TOKYO — The world needs to see that Japan can stage a safe Olympics, the country’s prime minister told sports officials earlier today, ahead of the Tokyo Games.
Tens of thousands of athletes, officials, games staff and media are arriving in Japan amid a local state of emergency and widespread opposition from the general public.

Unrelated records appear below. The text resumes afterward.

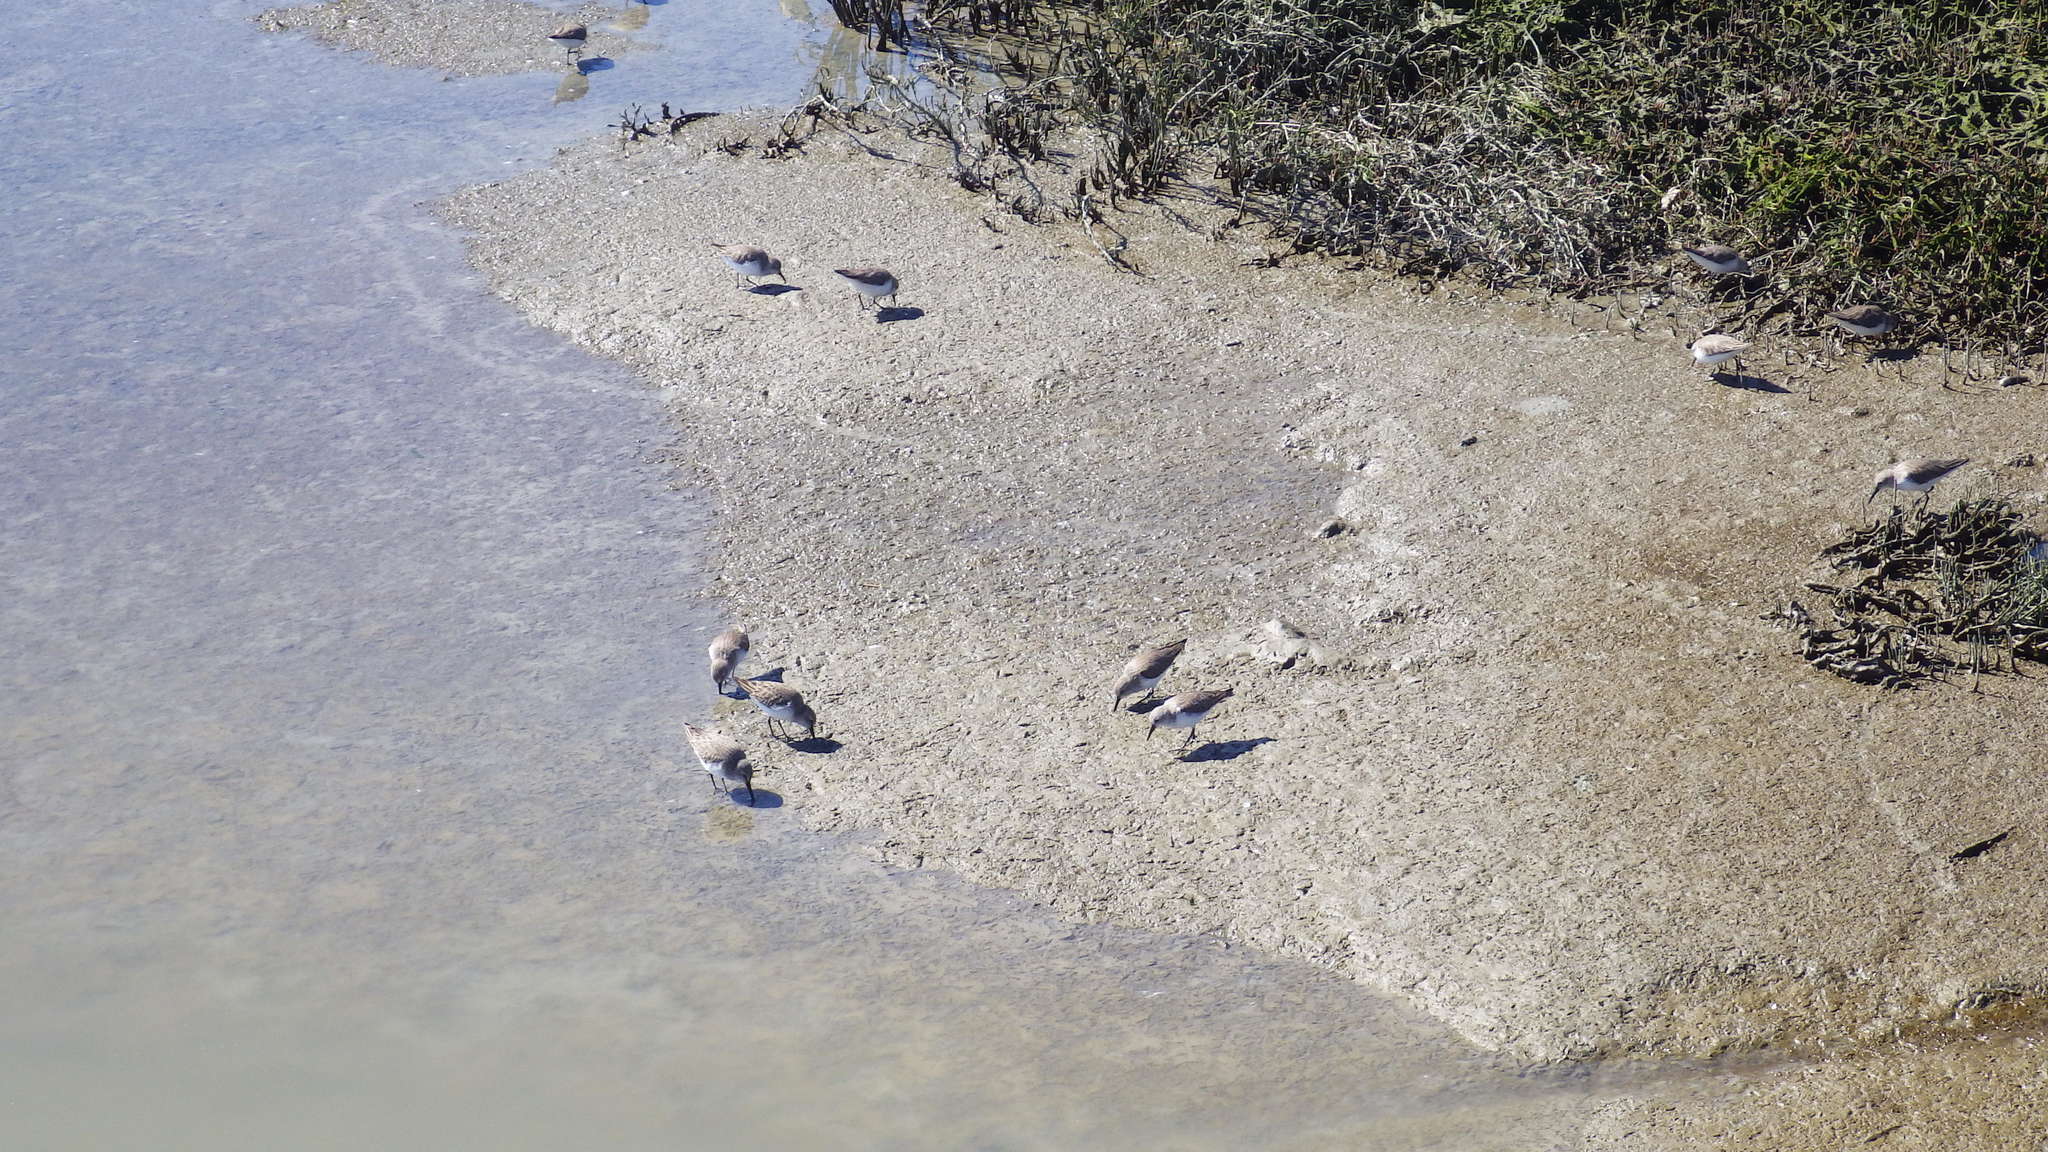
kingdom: Animalia
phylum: Chordata
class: Aves
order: Charadriiformes
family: Scolopacidae
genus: Calidris
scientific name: Calidris minutilla
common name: Least sandpiper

Events start Wednesday — in softball and women’s soccer — two days ahead of the formal opening ceremony of an Olympics already postponed a year because of the pandemic.
“The world is faced with great difficulties,” Japanese Prime Minister Yoshihide Suga told International Olympic Committee members in a closed-door meeting at a five-star hotel in Tokyo, adding “we can bring success to the delivery of the Games.”
“Such fact has to be communicated from Japan to the rest of the world. We will protect the health and security of the Japanese public.”
He acknowledged Japan’s path through the pandemic toward the Olympics had gone “sometimes backward at times.”
“But vaccination has started and after a long tunnel an exit is now in our sight,” Suga said.
The prime minister’s office said Monday more than 21 percent of Japan’s 126 million population has been inoculated.
Health experts in Japan have questioned allowing so many international visitors for the games, which end Aug. 8. There will be no local or foreign fans. The Paralympics will follow in late August.
Praising vaccine manufacturers for working on a dedicated Olympic rollout, IOC President Thomas Bach singled out Pfizer BioNTech for “a truly essential contribution.”
This cooperation meant “85 percent of Olympic Village residents and 100 percent of IOC members present here have been either vaccinated or are immune” to COVID-19, Bach said.
Bach has been met with anti-Olympic chants from protesters on visits in Japan since arriving two weeks ago, including at a state welcome party with Suga on Sunday.
The IOC leader praised his hosts today, saying “billions of people around the world will follow and appreciate the Olympic Games.”
“They will admire the Japanese people for what they achieved,” Bach said, insisting the games will send a message of peace, solidarity and resilience.
Canceling the Olympics was never an option, Bach said, because “the IOC never abandons the athletes.”
Staging the games will also secure more than $3 billion in revenue from broadcasters worldwide. It helps fund the Switzerland-based IOC, which shares hundreds of millions of dollars among the 206 national teams and also with governing bodies of Olympic sports.
Bach said the IOC is contributing $1.7 billion to organizers of the Olympics and the Paralympics.
Total cases rise to 71
An American gymnast and a Czech beach volleyball player were added to the tally today of people accredited for the Olympics who have tested positive for COVID-19 this month.
Tokyo Olympics organizers said 71 people have now tested positive. The total includes 31 people among the tens of thousands of international visitors expected in Japan to compete or work at the Games.
Positive tests for U.S. gymnastics alternate Kara Eaker and Czech team member Ondrej Perušic were announced Monday.
Both went into 14-day quarantine, organizers said. A new case among 13 added to the official total today includes a “games-concerned personnel” — a category including team officials and sports staffers — in Tokyo who is not staying at the village.
Other newly reported cases scattered across Japan include Games contractors and a volunteer.